- Born: James Chalmers Rayburn Jr July 21, 1909 Marshalltown, Iowa
- Died: December 11, 1970 (aged 61) Colorado Springs, Colorado
- Education: Kansas State University (BS) Dallas Seminary (M.Div.)
- Known for: Founder of Young Life
- Spouse: Helen Maxine Stanley
- Children: 3
- Relatives: Robert Rayburn (brother)

= Jim Rayburn =

American ordained Presbyterian minister (1909–1970)

Jim Rayburn, Jr (July 21, 1909 – December 11, 1970) was an American ordained Presbyterian minister and the founder of Young Life.

==Early life and education==
He was born in Marshalltown, Iowa to James Chalmers Rayburn, Sr. (an evangelist for the Presbyterian Church), and Elna Beck Rayburn. Rayburn was the oldest of four sons and grew up in Newton, Kansas.
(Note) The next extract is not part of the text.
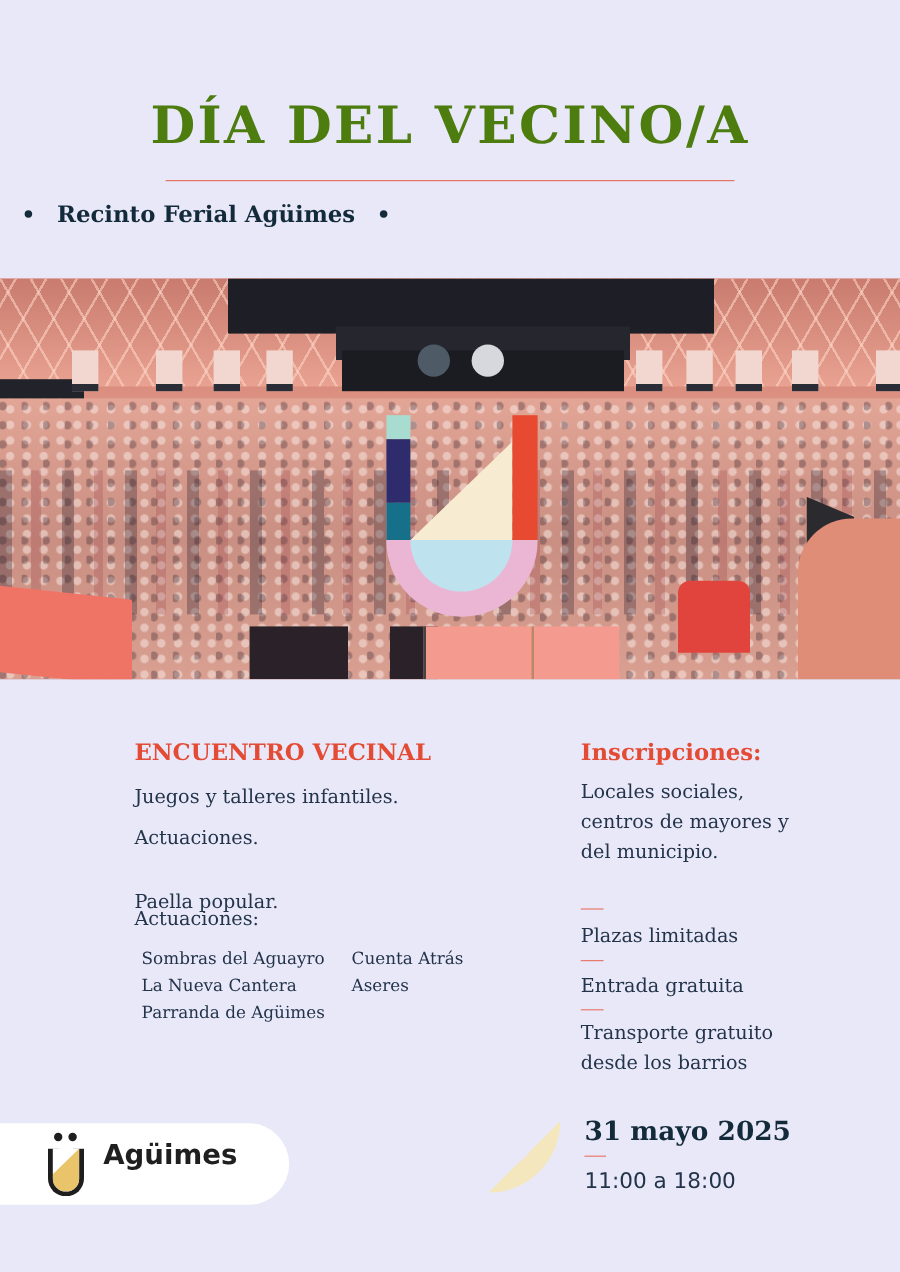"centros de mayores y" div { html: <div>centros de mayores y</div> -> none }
His younger brother, Robert, became the founding president of both Covenant College and Covenant Theological Seminary.

Rayburn graduated from Kansas State University in 1941 with a Bachelor of Science degree in mineralogy. In 1936, Rayburn began his seminary education at Dallas Theological Seminary. While there, he was significantly influenced by the seminary's founder, Lewis Sperry Chafer.

==Career==
Rayburn founded Young Life (originally known as Young Life Campaign), a Christian youth organization, after earning his master's degree. Rayburn left the presidency of Young Life in 1964.
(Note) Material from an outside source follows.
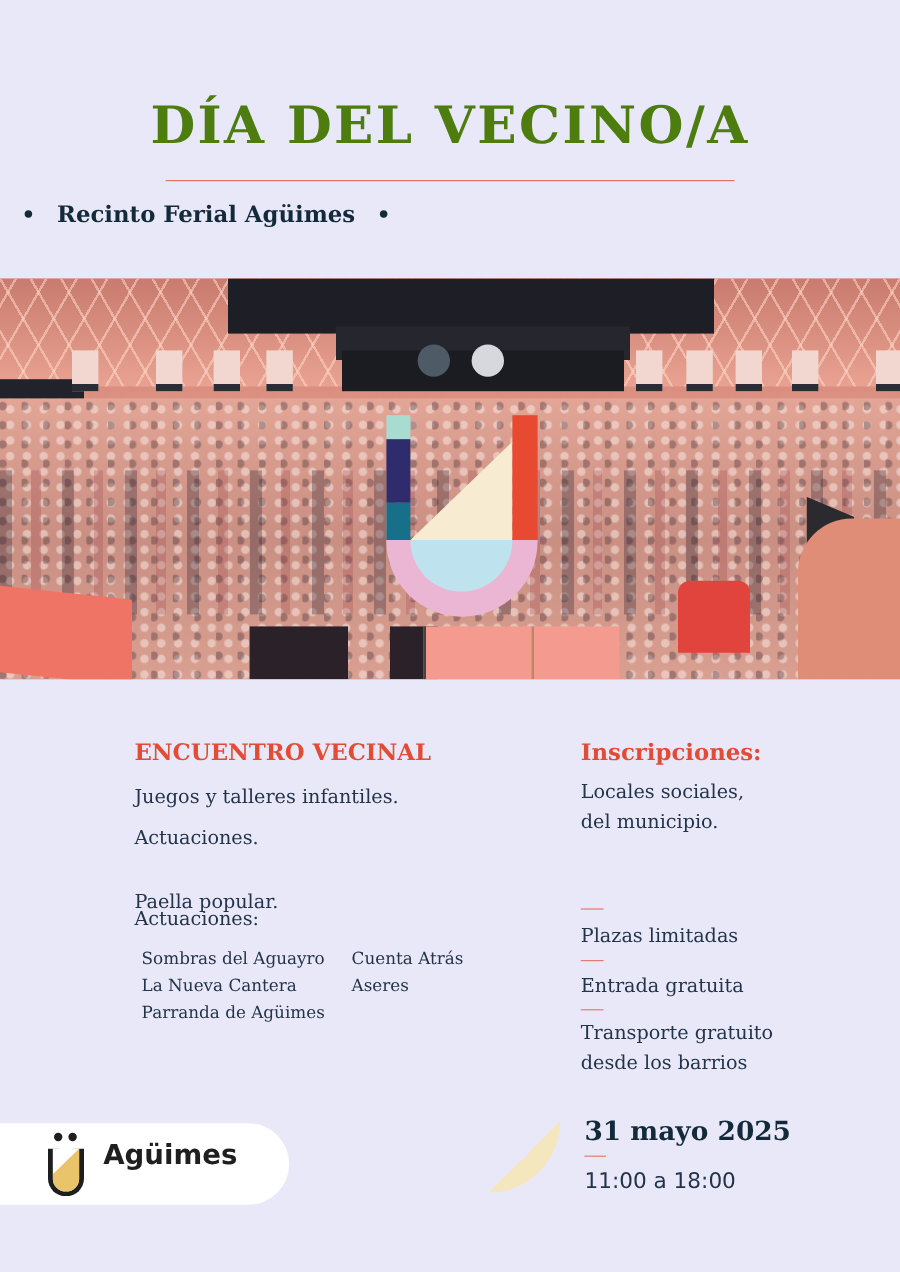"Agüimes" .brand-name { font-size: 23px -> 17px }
He was a pioneer in the field of evangelism and was admired by many of the leading Christians of his day. He was known for his ability to communicate the gospel and his passion for Christ. Rayburn's personal journals were published in 2008 as The Diaries of Jim Rayburn.

==Personal life==
In 1932, Rayburn married Helen Maxine Stanley. The couple had three children. Maxine Rayburn died in 1997. He died on December 11, 1970, at his home in Colorado Springs, Colorado.